▶ _PROVIDED PASSAGE_:
------------------------------------------------------------

Introduction Seed a petri dish with pinpoints of different coloured bacteria. The bacteria grow outward, the radius of each ones territory increasing at a constant rate. Once in a while, different colours will meet at points equidistant from two sources; no more growth is possible there. At length, the dish will be completely coloured, every point receiving the colour of the first bacteria to reach it (which is simply the one that happened to be closest to that point). This example illustrates the mathematical concept of the Voronoi diagram. In its simplest form, the Voronoi diagram of a set of points in the plane surrounds each point with the region of the plane closer to that point than any other. Each points personal space is separated from its neighbours by a neutral zone of lines equally distant from both points. The Voronoi diagram is a powerful tool used throughout science and engineering to model processes involving growth and spatial division [6]. Often, a tool from mathematics or engineering finds its way into the world of artistic expression. Geometric curiosities have undergone stunning realizations in three-dimensional media [7]. M.C. Escher digested diagrams from scholarly works on symmetry and tilings, and created two- and three-dimensional artwork of incredible complexity, subtlety and whimsy [2]. The Voronoi diagram is one tool whose aesthetic potential seems largely unexplored. One previous artistic application generated fractal patterns resembling venation of leaves or aerial views of cities by constructing Voronoi diagrams in a series of recursive steps [9]. Here, I present some further results in the use of Voronoi diagrams for the creation of ornamental designs. In particular, I concentrate on the fact that computing a Voronoi diagram is a quick way to create interesting tilings from simple specifications. I investigate the properties of the resulting tilings from the point of view of symmetry and exploit an informal continuity property to create smooth animations of tilings.

The Voronoi diagram and extensions Instead of placing pinpoints of bacteria on a dish, we can formalize Voronoi diagrams by beginning with a set of points in the plane. Let us designate a set P={p1,p2,} of points, called generators. We define the Voronoi diagram of P as a collection V={V1,V2,} of subsets of the plane, called the Voronoi regions. Each Vi is precisely the region of the plane containing all points closer to pi than any other member of P. We may also speak of V(P), the Voronoi transform of P, that turns a set of generators into a Voronoi diagram. For some points in the plane, there is more than one closest generator. Points such as these do not belong to either generator, but rather act as a boundary between adjacent Voronoi regions. The set of all such points forms a network of lines in the plane called the Voronoi skeleton of P. Figure 1 shows a sample Voronoi diagram. The dots are generators and the lines make up the Voronoi skeleton. The Voronoi region associated with a generator is simply the interior of the polygonal region surrounding that generator.

Figure 1. A sample Voronoi diagram

Given the unembellished formulation of Voronoi diagrams presented so far, it is already possible to create many attractive ornamental designs. But to increase the dexterity of the process and produce a wider range of possible diagrams, I present some well-known extensions to the basic definition. The first and easiest extension is to assign colours to the Voronoi regions. Since every Voronoi region contains exactly one generator, all we have to do is assign colours to the generators and fill each region Vi with the colour associated with pi. The generators serve as the numbers in a paint-by-numbers drawing: once the Voronoi diagram has been decided, its a simple matter to fill each region with the colour of its generator. Figure 2 shows a Voronoi diagram with coloured generators, and the same diagram with the Voronoi regions coloured in appropriately.

------------------------------------------------------------

▶ _PROMPT_:
Rename "paint-by-numbers" to "color-by-number" in the Voronoi diagram text, beginning at the words "Figure 1. A" and stopping after "coloured in appropriately.". The rows play no part in this.

▶ _PROVIDED DATA_:
------------------------------------------------------------

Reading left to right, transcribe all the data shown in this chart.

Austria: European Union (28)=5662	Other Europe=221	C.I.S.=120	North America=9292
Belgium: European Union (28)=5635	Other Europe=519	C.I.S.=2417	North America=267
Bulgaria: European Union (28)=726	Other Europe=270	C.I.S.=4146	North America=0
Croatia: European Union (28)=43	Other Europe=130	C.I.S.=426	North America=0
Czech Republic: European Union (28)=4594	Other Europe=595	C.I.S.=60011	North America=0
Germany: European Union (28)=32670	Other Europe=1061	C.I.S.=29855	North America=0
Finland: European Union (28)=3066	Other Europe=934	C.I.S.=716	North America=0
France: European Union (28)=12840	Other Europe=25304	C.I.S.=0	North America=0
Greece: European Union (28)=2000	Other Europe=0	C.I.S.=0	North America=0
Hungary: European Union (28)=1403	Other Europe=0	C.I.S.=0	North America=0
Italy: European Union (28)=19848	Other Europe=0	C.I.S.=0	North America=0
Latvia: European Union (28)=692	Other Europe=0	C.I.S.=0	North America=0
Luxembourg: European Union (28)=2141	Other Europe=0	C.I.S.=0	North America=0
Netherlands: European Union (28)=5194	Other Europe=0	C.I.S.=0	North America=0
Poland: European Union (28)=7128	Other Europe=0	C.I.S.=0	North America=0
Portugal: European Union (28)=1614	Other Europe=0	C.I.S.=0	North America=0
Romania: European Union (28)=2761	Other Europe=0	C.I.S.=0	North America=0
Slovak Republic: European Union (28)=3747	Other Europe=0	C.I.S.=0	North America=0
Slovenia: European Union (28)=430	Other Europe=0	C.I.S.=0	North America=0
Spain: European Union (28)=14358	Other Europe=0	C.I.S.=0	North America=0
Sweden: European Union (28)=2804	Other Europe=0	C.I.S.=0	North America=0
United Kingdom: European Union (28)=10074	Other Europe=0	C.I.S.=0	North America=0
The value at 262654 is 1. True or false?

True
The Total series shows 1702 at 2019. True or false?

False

------------------------------------------------------------

▶ _TASK ANSWER_:
Figure 1. A sample Voronoi diagram

Given the unembellished formulation of Voronoi diagrams presented so far, it is already possible to create many attractive ornamental designs. But to increase the dexterity of the process and produce a wider range of possible diagrams, I present some well-known extensions to the basic definition. The first and easiest extension is to assign colours to the Voronoi regions. Since every Voronoi region contains exactly one generator, all we have to do is assign colours to the generators and fill each region Vi with the colour associated with pi. The generators serve as the numbers in a color-by-number drawing: once the Voronoi diagram has been decided, its a simple matter to fill each region with the colour of its generator. Figure 2 shows a Voronoi diagram with coloured generators, and the same diagram with the Voronoi regions coloured in appropriately.